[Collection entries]
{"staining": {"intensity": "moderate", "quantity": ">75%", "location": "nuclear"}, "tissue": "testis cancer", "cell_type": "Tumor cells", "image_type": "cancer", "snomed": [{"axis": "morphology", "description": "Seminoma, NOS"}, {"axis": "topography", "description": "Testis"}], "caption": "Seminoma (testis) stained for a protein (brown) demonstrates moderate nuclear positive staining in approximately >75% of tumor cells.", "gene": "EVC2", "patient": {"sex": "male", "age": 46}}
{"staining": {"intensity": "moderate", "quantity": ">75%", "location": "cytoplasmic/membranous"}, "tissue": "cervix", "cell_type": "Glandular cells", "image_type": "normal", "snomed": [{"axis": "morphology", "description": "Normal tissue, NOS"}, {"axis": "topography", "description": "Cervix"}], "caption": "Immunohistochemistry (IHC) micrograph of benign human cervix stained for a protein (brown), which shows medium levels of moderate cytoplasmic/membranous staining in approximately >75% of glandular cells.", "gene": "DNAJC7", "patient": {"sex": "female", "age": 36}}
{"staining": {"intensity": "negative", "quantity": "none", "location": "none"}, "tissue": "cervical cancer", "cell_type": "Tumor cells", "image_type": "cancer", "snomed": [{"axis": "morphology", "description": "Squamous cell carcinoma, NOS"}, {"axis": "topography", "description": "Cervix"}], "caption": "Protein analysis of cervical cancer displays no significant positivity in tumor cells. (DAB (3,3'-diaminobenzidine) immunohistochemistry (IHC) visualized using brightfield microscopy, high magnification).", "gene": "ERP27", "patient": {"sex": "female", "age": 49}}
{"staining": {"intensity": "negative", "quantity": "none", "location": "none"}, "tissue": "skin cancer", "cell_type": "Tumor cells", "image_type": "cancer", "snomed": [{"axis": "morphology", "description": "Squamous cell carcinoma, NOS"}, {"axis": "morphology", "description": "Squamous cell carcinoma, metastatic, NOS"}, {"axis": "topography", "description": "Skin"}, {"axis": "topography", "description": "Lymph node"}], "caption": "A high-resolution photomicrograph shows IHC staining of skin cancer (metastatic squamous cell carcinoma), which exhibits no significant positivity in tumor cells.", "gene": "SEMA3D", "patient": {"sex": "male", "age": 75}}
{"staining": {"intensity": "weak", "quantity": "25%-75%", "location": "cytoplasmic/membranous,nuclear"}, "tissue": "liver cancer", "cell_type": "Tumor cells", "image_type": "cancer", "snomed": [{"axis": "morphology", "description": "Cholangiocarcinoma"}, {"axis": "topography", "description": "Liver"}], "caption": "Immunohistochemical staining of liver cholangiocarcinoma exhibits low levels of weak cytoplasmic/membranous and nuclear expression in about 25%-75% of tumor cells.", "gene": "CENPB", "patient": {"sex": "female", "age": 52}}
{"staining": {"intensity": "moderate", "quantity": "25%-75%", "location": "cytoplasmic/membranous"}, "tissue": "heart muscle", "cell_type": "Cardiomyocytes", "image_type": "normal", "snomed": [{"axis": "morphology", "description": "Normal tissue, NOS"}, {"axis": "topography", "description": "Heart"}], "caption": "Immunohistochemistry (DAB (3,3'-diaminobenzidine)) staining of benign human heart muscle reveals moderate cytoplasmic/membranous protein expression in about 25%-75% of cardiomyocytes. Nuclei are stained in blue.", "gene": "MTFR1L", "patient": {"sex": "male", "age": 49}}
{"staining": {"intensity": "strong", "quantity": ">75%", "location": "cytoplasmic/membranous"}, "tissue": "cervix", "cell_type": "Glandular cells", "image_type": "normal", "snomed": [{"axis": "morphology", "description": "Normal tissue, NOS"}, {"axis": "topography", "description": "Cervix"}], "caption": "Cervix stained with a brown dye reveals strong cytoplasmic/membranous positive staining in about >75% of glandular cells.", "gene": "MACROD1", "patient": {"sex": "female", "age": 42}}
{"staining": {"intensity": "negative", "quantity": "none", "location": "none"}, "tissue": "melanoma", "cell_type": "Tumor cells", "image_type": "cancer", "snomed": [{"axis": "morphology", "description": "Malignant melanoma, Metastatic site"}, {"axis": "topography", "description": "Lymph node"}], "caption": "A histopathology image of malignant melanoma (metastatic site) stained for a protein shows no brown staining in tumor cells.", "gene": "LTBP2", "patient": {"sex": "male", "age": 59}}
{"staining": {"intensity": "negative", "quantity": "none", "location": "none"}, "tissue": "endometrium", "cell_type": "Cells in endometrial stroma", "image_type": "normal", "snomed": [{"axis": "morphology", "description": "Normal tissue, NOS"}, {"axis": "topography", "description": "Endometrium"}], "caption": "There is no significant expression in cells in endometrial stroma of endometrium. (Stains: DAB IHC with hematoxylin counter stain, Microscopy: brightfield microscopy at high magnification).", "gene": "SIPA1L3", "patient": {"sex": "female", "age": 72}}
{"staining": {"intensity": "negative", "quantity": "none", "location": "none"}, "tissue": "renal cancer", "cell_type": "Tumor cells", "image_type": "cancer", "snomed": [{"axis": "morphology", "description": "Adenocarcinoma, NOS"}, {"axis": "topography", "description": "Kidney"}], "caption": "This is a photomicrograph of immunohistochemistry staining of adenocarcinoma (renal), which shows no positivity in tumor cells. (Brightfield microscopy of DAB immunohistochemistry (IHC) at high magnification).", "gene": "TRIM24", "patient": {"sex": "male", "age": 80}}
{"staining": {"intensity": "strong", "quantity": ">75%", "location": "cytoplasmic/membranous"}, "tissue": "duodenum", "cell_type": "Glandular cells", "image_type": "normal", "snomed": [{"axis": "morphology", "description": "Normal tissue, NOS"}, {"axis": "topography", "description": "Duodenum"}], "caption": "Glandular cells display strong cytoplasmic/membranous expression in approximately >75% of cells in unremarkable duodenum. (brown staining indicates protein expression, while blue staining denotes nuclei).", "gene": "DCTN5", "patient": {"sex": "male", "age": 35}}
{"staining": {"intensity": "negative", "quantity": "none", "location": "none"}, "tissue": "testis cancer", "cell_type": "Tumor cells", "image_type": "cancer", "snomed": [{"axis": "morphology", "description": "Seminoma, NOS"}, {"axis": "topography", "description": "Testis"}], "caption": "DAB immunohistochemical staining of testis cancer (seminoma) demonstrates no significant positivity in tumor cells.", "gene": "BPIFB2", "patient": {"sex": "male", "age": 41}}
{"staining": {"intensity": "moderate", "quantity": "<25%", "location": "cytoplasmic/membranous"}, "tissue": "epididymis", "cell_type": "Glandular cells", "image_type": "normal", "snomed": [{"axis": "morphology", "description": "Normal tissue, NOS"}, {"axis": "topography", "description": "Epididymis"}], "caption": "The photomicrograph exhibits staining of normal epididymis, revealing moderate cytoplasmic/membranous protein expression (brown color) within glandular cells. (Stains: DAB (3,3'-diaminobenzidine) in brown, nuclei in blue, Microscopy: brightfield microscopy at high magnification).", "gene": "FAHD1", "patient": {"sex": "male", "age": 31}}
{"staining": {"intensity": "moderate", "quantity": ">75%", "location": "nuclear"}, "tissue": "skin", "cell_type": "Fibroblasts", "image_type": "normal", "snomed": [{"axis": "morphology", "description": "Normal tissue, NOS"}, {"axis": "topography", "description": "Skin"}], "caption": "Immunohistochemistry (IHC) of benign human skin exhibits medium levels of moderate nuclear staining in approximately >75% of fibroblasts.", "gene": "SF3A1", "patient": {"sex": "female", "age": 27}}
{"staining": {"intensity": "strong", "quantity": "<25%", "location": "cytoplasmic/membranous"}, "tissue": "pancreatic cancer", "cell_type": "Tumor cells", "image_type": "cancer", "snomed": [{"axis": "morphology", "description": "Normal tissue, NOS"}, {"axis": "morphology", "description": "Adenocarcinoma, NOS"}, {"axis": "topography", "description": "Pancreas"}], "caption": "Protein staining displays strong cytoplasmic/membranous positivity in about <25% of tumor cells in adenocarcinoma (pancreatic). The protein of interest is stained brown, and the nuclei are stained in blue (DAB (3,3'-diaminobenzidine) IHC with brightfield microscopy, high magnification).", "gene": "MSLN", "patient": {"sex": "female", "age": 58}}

ASSIGNMENT »
The output should be exactly the lines above from the line containing "(IHC) micrograph of" to the line containing "analysis of cervical", inclusive, with no other lines.

ANSWER BOX »
{"staining": {"intensity": "moderate", "quantity": ">75%", "location": "cytoplasmic/membranous"}, "tissue": "cervix", "cell_type": "Glandular cells", "image_type": "normal", "snomed": [{"axis": "morphology", "description": "Normal tissue, NOS"}, {"axis": "topography", "description": "Cervix"}], "caption": "Immunohistochemistry (IHC) micrograph of benign human cervix stained for a protein (brown), which shows medium levels of moderate cytoplasmic/membranous staining in approximately >75% of glandular cells.", "gene": "DNAJC7", "patient": {"sex": "female", "age": 36}}
{"staining": {"intensity": "negative", "quantity": "none", "location": "none"}, "tissue": "cervical cancer", "cell_type": "Tumor cells", "image_type": "cancer", "snomed": [{"axis": "morphology", "description": "Squamous cell carcinoma, NOS"}, {"axis": "topography", "description": "Cervix"}], "caption": "Protein analysis of cervical cancer displays no significant positivity in tumor cells. (DAB (3,3'-diaminobenzidine) immunohistochemistry (IHC) visualized using brightfield microscopy, high magnification).", "gene": "ERP27", "patient": {"sex": "female", "age": 49}}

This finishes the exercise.